• _TAREAS_:
1) En el texto sobre la política exterior española, ¿cuáles son los tres clavos que molestan a todo ministro de Asuntos Exteriores?
2) Expresa como lista numerada las líneas de los registros, empezando por la que contiene "brown rectangle at" y terminando en la que contiene "orange arrow at". Ambas van incluidas y sin líneas en blanco.

• _TEXTO DE LECTURA_:

•••

Desde comienzos de la
transición política española, todo ministro de Asuntos Exteriores ha tenido
que caminar sufriendo en sus zapatos los efectos de tres molestos clavos.
Tienen nombres propios: Gibraltar, Marruecos y Sahara Occidental.
Los
dos primeros son herencia de la Historia. El tercero nació con la
transición. Los tres parecen impedir que la política exterior española se
mueva con la agilidad, la iniciativa y la firmeza que serían deseables para
un país que no se conforma con estar en uno de los últimos puestos de la
nueva Europa.
Agilidad,
iniciativa y firmeza que tampoco parecen ser cualidades personales que
adornen, en grado deseable, a la actual titular de la cartera. Con ese
molesto lastre, la política exterior española busca éxitos en otros campos,
a veces con fines simplemente electorales. Así, de muy poco sirve
participar militarmente en misiones de pacificación balcánica o afgana, o
en patrullas navales por los mares de Oriente; contribuir a las bases
teóricas de la nueva Europa; organizar y participar en evanescentes
conferencias con los dirigentes de los países latinoamericanos; apoyar
incondicionalmente los delirios bélicos de la Casa Blanca y otras aventuras
en escenarios foráneos, mientras sigan sin ser resueltos los tres
principales retos que obstaculizan la necesaria fluidez de la presencia de
España en su propio espacio geoestratégico.
Si
en La Habana se dice que Guantánamo es la espina clavada en el costado de
la hermana Cuba, Gibraltar es lo mismo en España. Por mucha retórica
anticolonialista que desde Madrid se airee de cuando en cuando
("última colonia europea", "colonización de un país europeo
por otro"), la población gibraltareña sigue estando allí, no da su
brazo a torcer y prefiere seguir conservando su propio statu quo.
Pero hay otra cuestión. Si se levanta la tapa de la olla gibraltareña,
pueden surgir peligrosas amenazas. A pesar de las notables diferencias —jurídicas e históricas— que existen entre el caso
gibraltareño y la situación de Ceuta y Melilla, no todas las cancillerías
del mundo se esfuerzan por entenderlas. La reintegración de Gibraltar a
España podría producir perniciosos efectos secundarios en las dos ciudades
hispanoafricanas.
Es
también retórica la vieja frase acuñada de que "España y Marruecos
están condenados a entenderse", pensando que ese entendimiento surgirá
de la nada por la acción de un ignoto imperativo supremo. A lo largo de su
historia ambos países se han entendido, por lo general, mediante la guerra.
También la retórica ha jugado su papel, aludiendo a unos imaginarios lazos
de hermandad entre ambos monarcas, que ahora serían de tío a sobrino. Entre
una democracia como la española, por imperfecta que sea todavía, y la
irreformable autocracia alauita, no puede haber muchos lazos. Aunque Rabat
tenga línea directa con Washington, donde nunca se han cuestionado las
relaciones con dictaduras impresentables, siempre que apoyen los intereses
de EEUU. Del mismo modo que los intereses económicos españoles en
Marruecos, que explotan su barata mano de obra, miran púdicamente hacia
otro lado para evitar ver la realidad del vecino país: hambre, emigración,
corrupción, desprecio a los derechos humanos y, en consecuencia, el habitual
peligro de un auge islamista que suele aparecer en tales circunstancias.

•••

• _REGISTROS PROPORCIONADOS_:
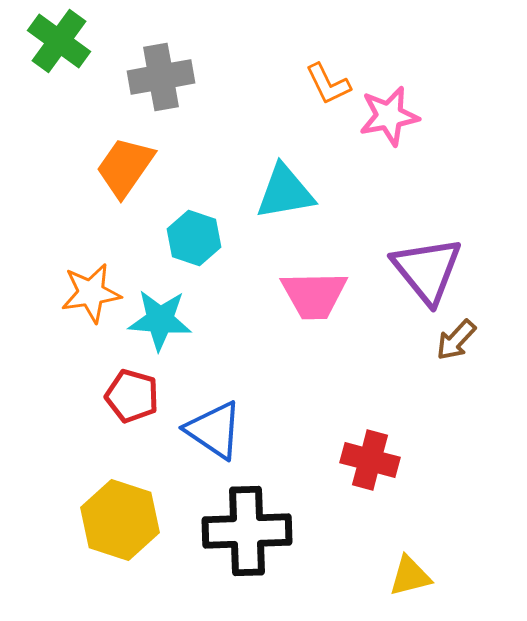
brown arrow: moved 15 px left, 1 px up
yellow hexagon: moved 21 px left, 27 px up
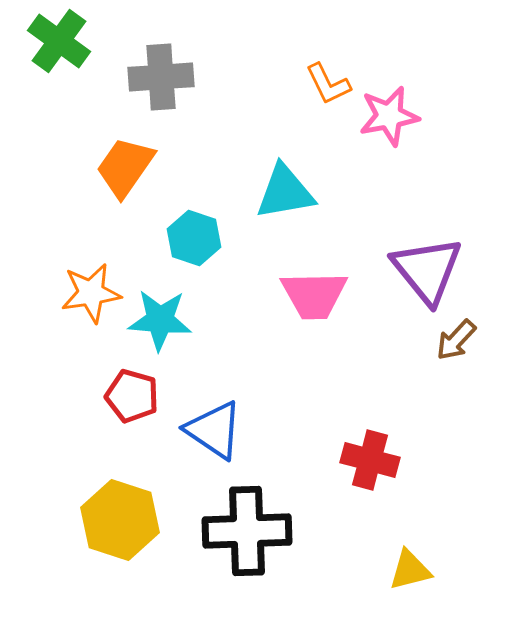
gray cross: rotated 6 degrees clockwise
yellow triangle: moved 6 px up
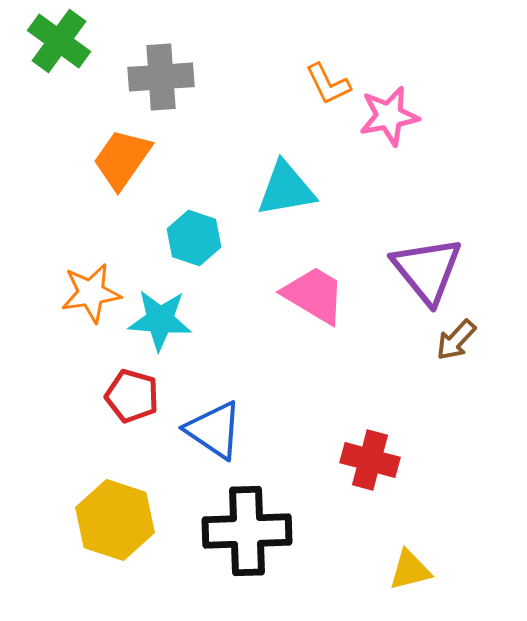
orange trapezoid: moved 3 px left, 8 px up
cyan triangle: moved 1 px right, 3 px up
pink trapezoid: rotated 148 degrees counterclockwise
yellow hexagon: moved 5 px left
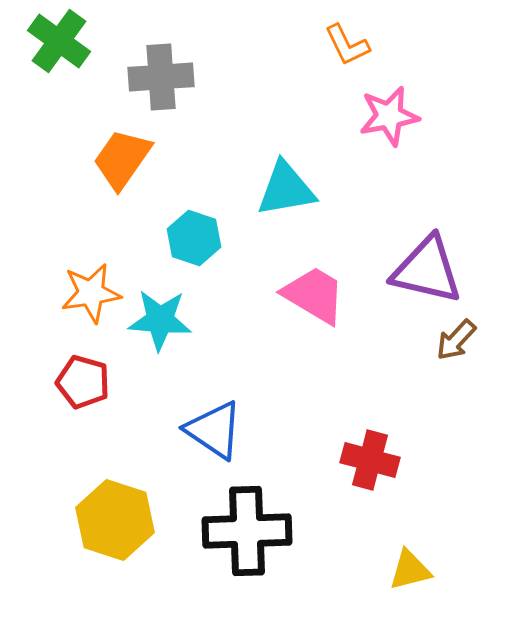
orange L-shape: moved 19 px right, 39 px up
purple triangle: rotated 38 degrees counterclockwise
red pentagon: moved 49 px left, 14 px up
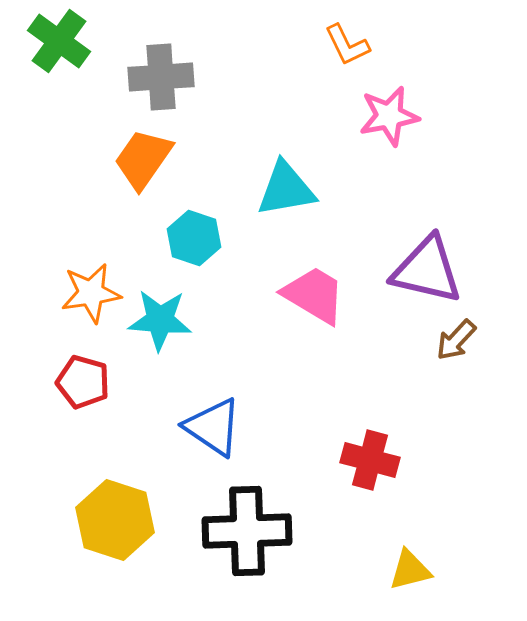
orange trapezoid: moved 21 px right
blue triangle: moved 1 px left, 3 px up
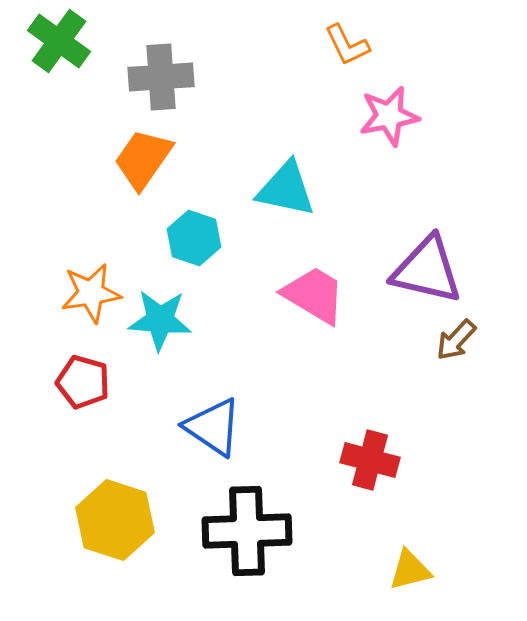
cyan triangle: rotated 22 degrees clockwise
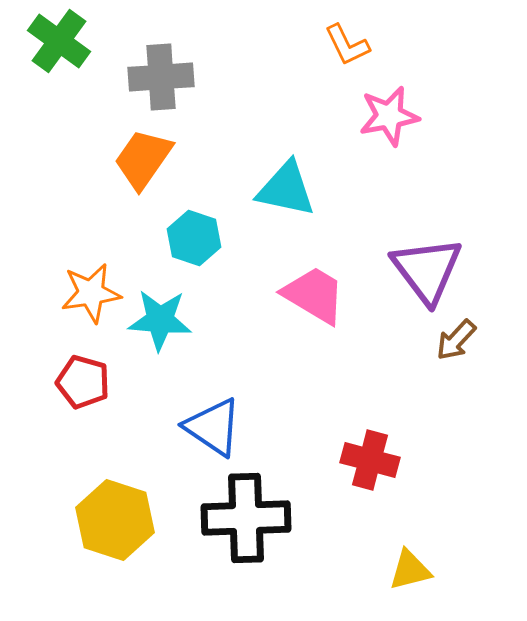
purple triangle: rotated 40 degrees clockwise
black cross: moved 1 px left, 13 px up
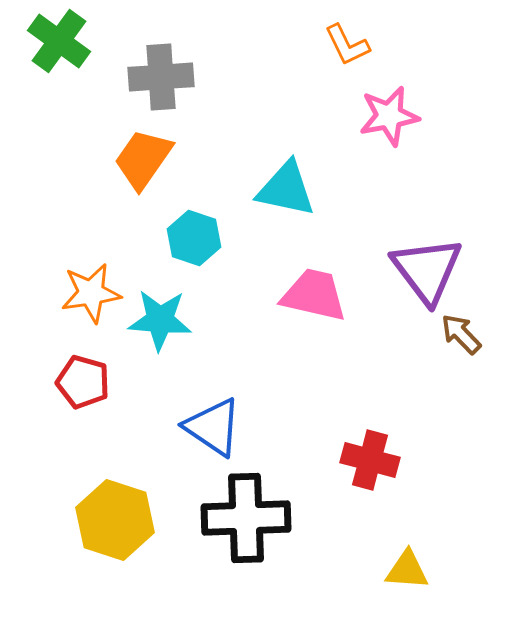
pink trapezoid: rotated 18 degrees counterclockwise
brown arrow: moved 5 px right, 6 px up; rotated 93 degrees clockwise
yellow triangle: moved 3 px left; rotated 18 degrees clockwise
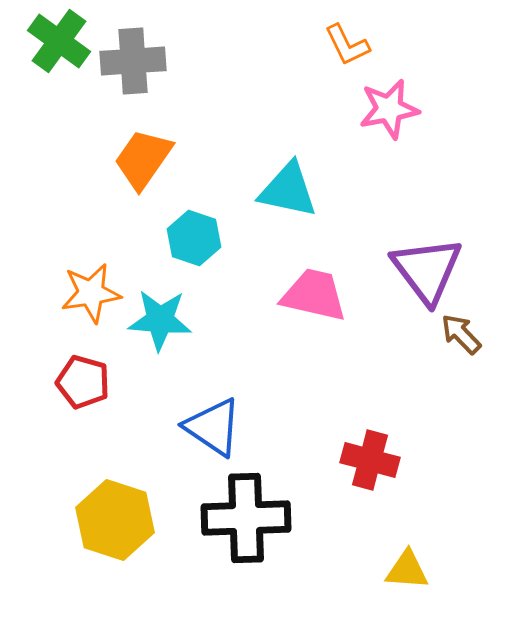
gray cross: moved 28 px left, 16 px up
pink star: moved 7 px up
cyan triangle: moved 2 px right, 1 px down
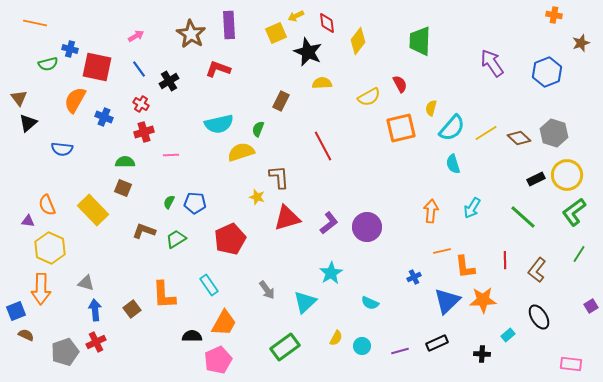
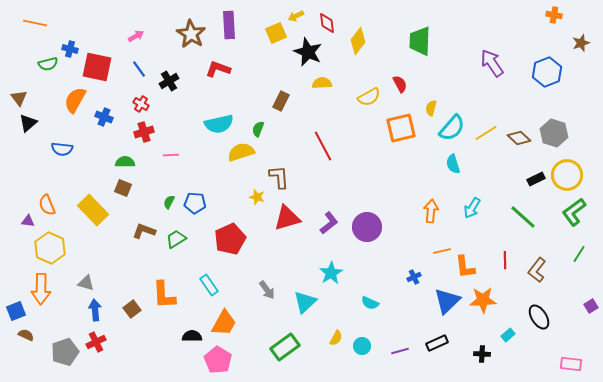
pink pentagon at (218, 360): rotated 16 degrees counterclockwise
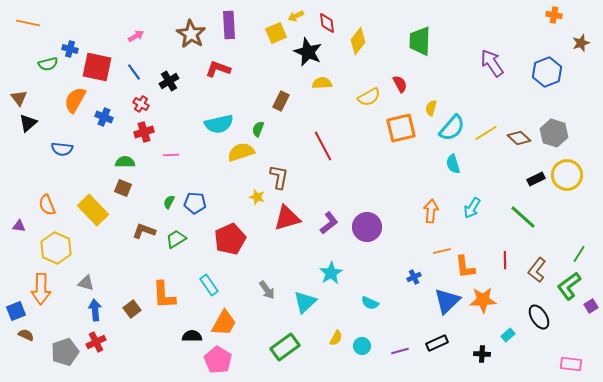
orange line at (35, 23): moved 7 px left
blue line at (139, 69): moved 5 px left, 3 px down
brown L-shape at (279, 177): rotated 15 degrees clockwise
green L-shape at (574, 212): moved 5 px left, 74 px down
purple triangle at (28, 221): moved 9 px left, 5 px down
yellow hexagon at (50, 248): moved 6 px right
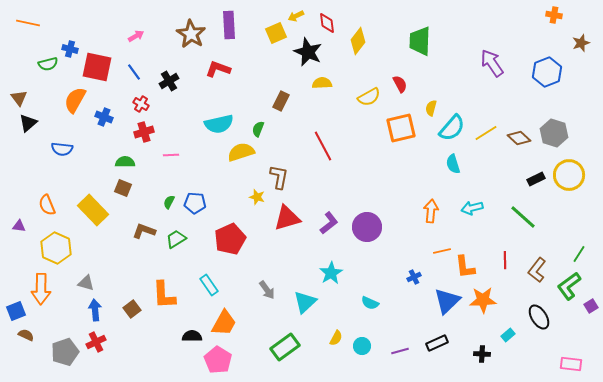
yellow circle at (567, 175): moved 2 px right
cyan arrow at (472, 208): rotated 45 degrees clockwise
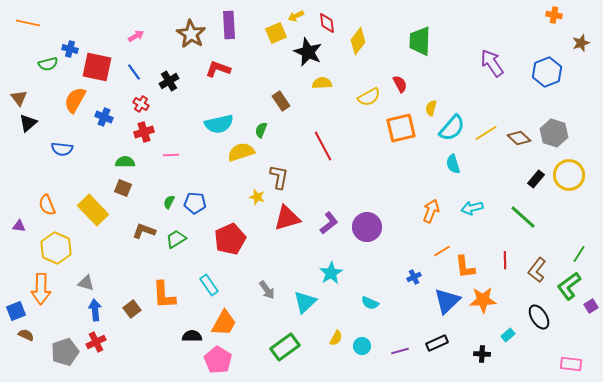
brown rectangle at (281, 101): rotated 60 degrees counterclockwise
green semicircle at (258, 129): moved 3 px right, 1 px down
black rectangle at (536, 179): rotated 24 degrees counterclockwise
orange arrow at (431, 211): rotated 15 degrees clockwise
orange line at (442, 251): rotated 18 degrees counterclockwise
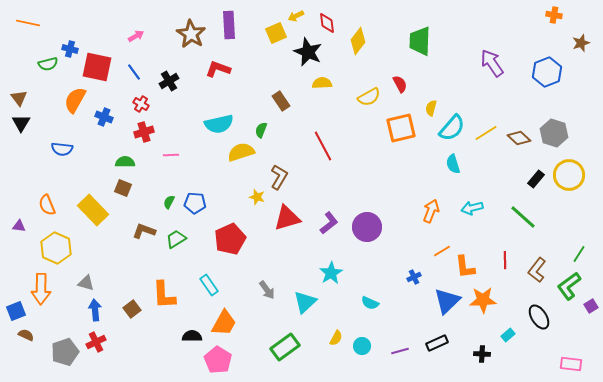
black triangle at (28, 123): moved 7 px left; rotated 18 degrees counterclockwise
brown L-shape at (279, 177): rotated 20 degrees clockwise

•••

• _RESPUESTAS COMPLETAS_:
1) Gibraltar, Marruecos y Sahara Occidental.

2)
1. brown rectangle at (281, 101): rotated 60 degrees counterclockwise
2. green semicircle at (258, 129): moved 3 px right, 1 px down
3. black rectangle at (536, 179): rotated 24 degrees counterclockwise
4. orange arrow at (431, 211): rotated 15 degrees clockwise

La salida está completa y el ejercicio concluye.